Directive: From the line that contains "across the world now, and I" through the line that contains "democratic measure, but I", output every line of the listing below exactly and leave out all the rest.

Data excerpts:
↓
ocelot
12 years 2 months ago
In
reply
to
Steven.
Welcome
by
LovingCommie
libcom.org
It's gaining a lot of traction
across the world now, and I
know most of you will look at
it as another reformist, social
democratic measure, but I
↑
↓
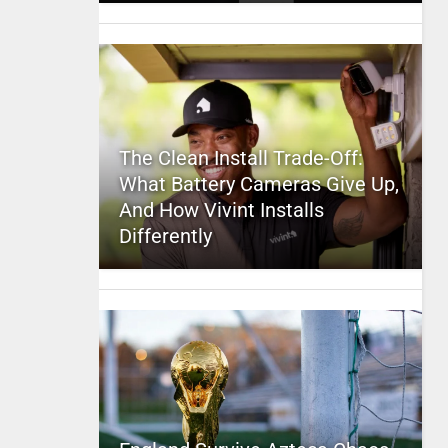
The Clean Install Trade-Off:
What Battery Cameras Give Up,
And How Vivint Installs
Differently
↑
Solution to this exercise:
across the world now, and I
know most of you will look at
it as another reformist, social
democratic measure, but I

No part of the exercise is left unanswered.